Les faits sont relatés par la Cour Européenne des Droits de l’Homme en son arrêt du 29 juin 2017 (n° 33242/12). Une magistrate de TOULON voit sa communication téléphonique avec une personne connue des services de police enregistrée. Sa ligne faisait l’objet d’écoutes. Elle est convoquée par le Premier Président qui procède à son audition en l’informant de l’interception téléphonique. L’affaire remonte au Ministère, puis au Conseil Supérieur de la Magistrature qui prononce une interdiction temporaire d’exercer. Un an plus tard, le CSM prononce la sanction de mise à la retraite d’office de la magistrate. Elle multiplie les recours. Elle arrive enfin devant la Cour Européenne des Droits de l’Homme et fait valoir qu’elle n’a pas bénéficié des garanties liées à son statut de magistrat et n’a pas été en mesure de faire contrôler la régularité de l’écoute téléphonique. Elle invoque, par ailleurs, l’article 8 de la Convention.
L’ingérence est évidente. Toutefois, est-elle « nécessaire dans une société démocratique » ? Telle était la question posée, finalement, à la C.E.D.H. ?
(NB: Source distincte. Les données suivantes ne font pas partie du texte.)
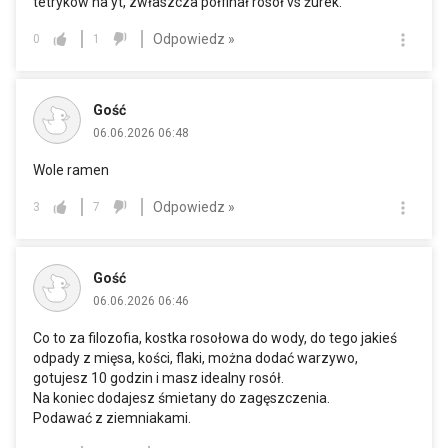
tetryków na yt, zwłaszcza półfinał rosół vs żurek.
Odpowiedz »
0
1
Gość
06.06.2026 06:48
Wole ramen
Odpowiedz »
3
7
Gość
06.06.2026 06:46
Co to za filozofia, kostka rosołowa do wody, do tego jakieś
odpady z mięsa, kości, flaki, można dodać warzywo,
gotujesz 10 godzin i masz idealny rosół.
Na koniec dodajesz śmietany do zagęszczenia.
Podawać z ziemniakami.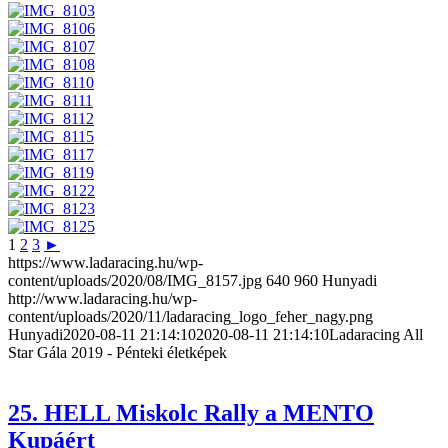
1
2
3
►
https://www.ladaracing.hu/wp-
content/uploads/2020/08/IMG_8157.jpg
640
960
Hunyadi
http://www.ladaracing.hu/wp-
content/uploads/2020/11/ladaracing_logo_feher_nagy.png
Hunyadi
2020-08-11 21:14:10
2020-08-11 21:14:10
Ladaracing All
Star Gála 2019 - Pénteki életképek
25. HELL Miskolc Rally a MENTO
Kupáért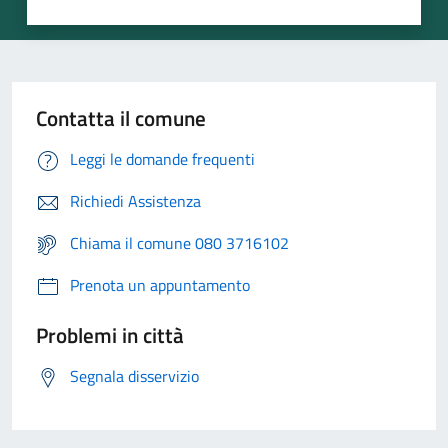
Contatta il comune
Leggi le domande frequenti
Richiedi Assistenza
Chiama il comune 080 3716102
Prenota un appuntamento
Problemi in città
Segnala disservizio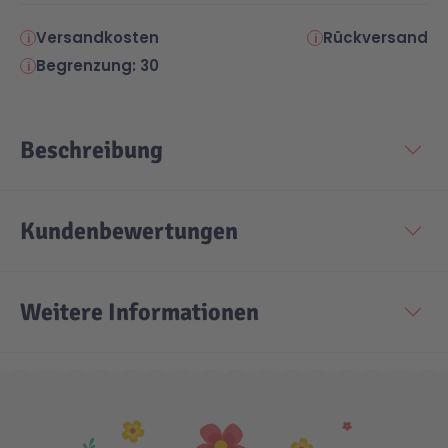
Versandkosten
Rückversand
Begrenzung: 30
Beschreibung
Kundenbewertungen
Weitere Informationen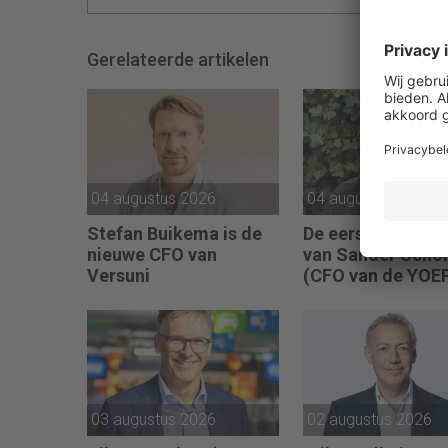
Gerelateerde artikelen
04 augustus 2026
04 augustus 2026
Stefan Buikema is de
De eerste 100 da
nieuwe CFO van
van Sander Schol
Versuni
(CFO van de YOE
Groep): “Financië
sturing werkt pas
als mensen begri
waarom keuzes n
zijn.”
03 augustus 2026
02 augustus 2026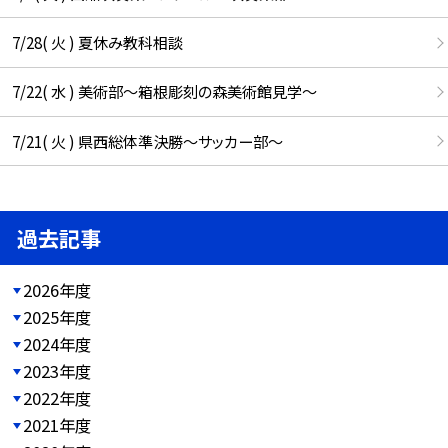
7/28( 火 ) 夏休み教科相談
7/22( 水 ) 美術部～箱根彫刻の森美術館見学～
7/21( 火 ) 県西総体準決勝～サッカー部～
過去記事
2026年度
2025年度
2024年度
2023年度
2022年度
2021年度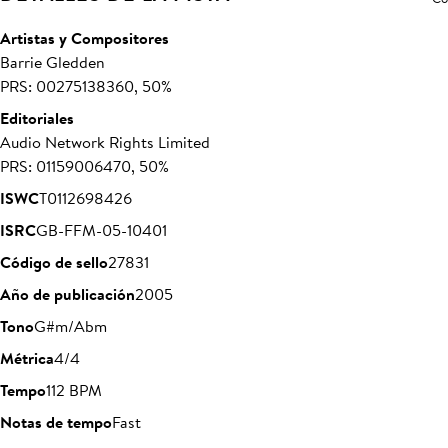
Artistas y Compositores
Barrie Gledden
PRS: 00275138360, 50%
Editoriales
Audio Network Rights Limited
PRS: 01159006470, 50%
ISWC
T0112698426
ISRC
GB-FFM-05-10401
Código de sello
27831
Año de publicación
2005
Tono
G#m/Abm
Métrica
4/4
Tempo
112 BPM
Notas de tempo
Fast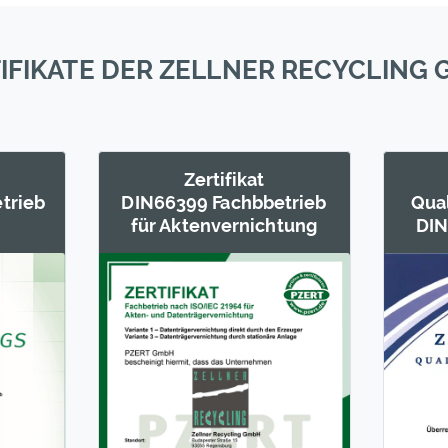
IFIKATE DER ZELLNER RECYCLING
Zertifikat
trieb
DIN66399 Fachb­betrieb
Qua
für Akten­vernichtung
DIN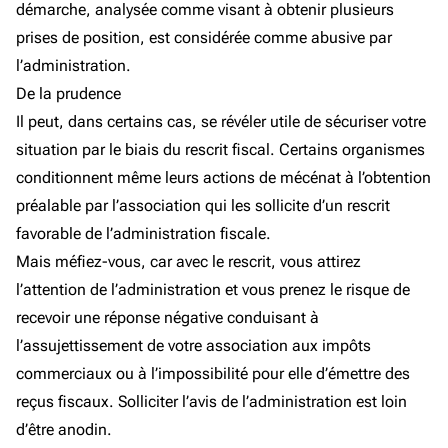
démarche, analysée comme visant à obtenir plusieurs
prises de position, est considérée comme abusive par
l’administration.
De la prudence
Il peut, dans certains cas, se révéler utile de sécuriser votre
situation par le biais du rescrit fiscal. Certains organismes
conditionnent même leurs actions de mécénat à l’obtention
préalable par l’association qui les sollicite d’un rescrit
favorable de l’administration fiscale.
Mais méfiez-vous, car avec le rescrit, vous attirez
l’attention de l’administration et vous prenez le risque de
recevoir une réponse négative conduisant à
l’assujettissement de votre association aux impôts
commerciaux ou à l’impossibilité pour elle d’émettre des
reçus fiscaux. Solliciter l’avis de l’administration est loin
d’être anodin.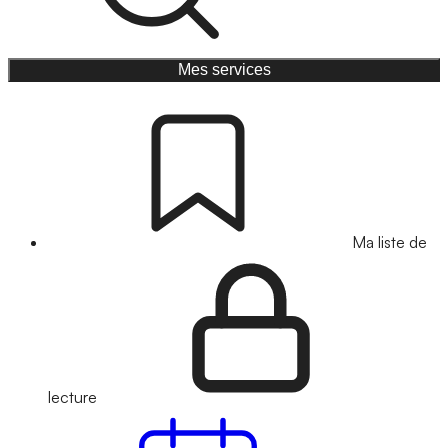
Mes services
Ma liste de
lecture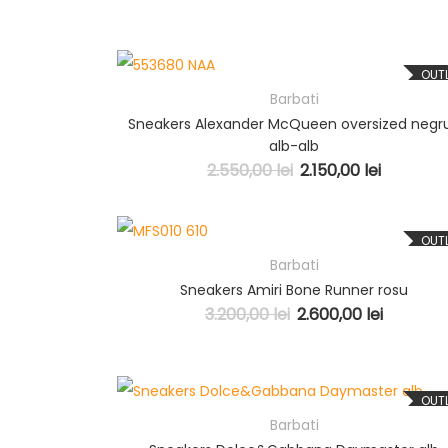
OUT
Barbati
Sneakers Alexander McQueen oversized negr
alb-alb
2.550,00
lei
2.150,00
lei
OUT
Barbati
Sneakers Amiri Bone Runner rosu
3.200,00
lei
2.600,00
lei
OUT
Barbati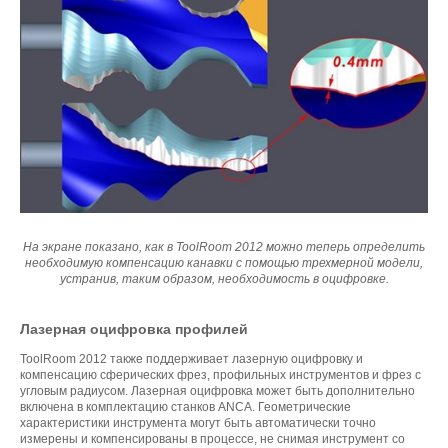
На экране показано, как в ToolRoom 2012 можно теперь определить
необходимую компенсацию канавки с помощью трехмерной модели,
устранив, таким образом, необходимость в оцифровке.
Лазерная оцифровка профилей
ToolRoom 2012 также поддерживает лазерную оцифровку и
компенсацию сферических фрез, профильных инструментов и фрез с
угловым радиусом. Лазерная оцифровка может быть дополнительно
включена в комплектацию станков ANCA. Геометрические
характеристики инструмента могут быть автоматически точно
измерены и компенсированы в процессе, не снимая инструмент со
En premier lieu, la Cour va relever que l’interception téléphonique ne résultait pas de la mise sur écoute de la ligne de la magistrate mais de celle de son correspondant. Les garanties de procédure relatives au statut des magistrats ont été appliquées dès que son statut a été découvert. La Cour relève que la magistrate a été en mesure de s’expliquer sur la conversation téléphonique litigieuse devant le Premier Président de la Cour d'Appel, puis devant l’inspection générale des services judiciaires, puis devant un enquêteur et enfin devant le rapporteur désigné par le CSM.
La Cour relève que devant le CSM, à aucun moment, la magistrate n’avait soulevé la nullité de l’interception téléphonique et n’avait demandé à ce que la transcription soit écartée des débats. Finalement, la Cour après avoir examiné toutes les décisions rendues, le rejet de tous les moyens soulevés par la magistrate concernant la régularité de l’écoute téléphonique, conclut qu’il y a eu, dans les circonstances de l’espèce, un contrôle efficace, apte à limiter l’ingérence litigieuse à ce qui était nécessaire dans une société démocratique. Il n’y a donc pas eu violation des dispositions de l’article 8 de la Convention.
La particularité de ce dossier était que l’écoute de la magistrate était incidente. Elle a téléphoné à la mauvaise personne, au mauvais moment.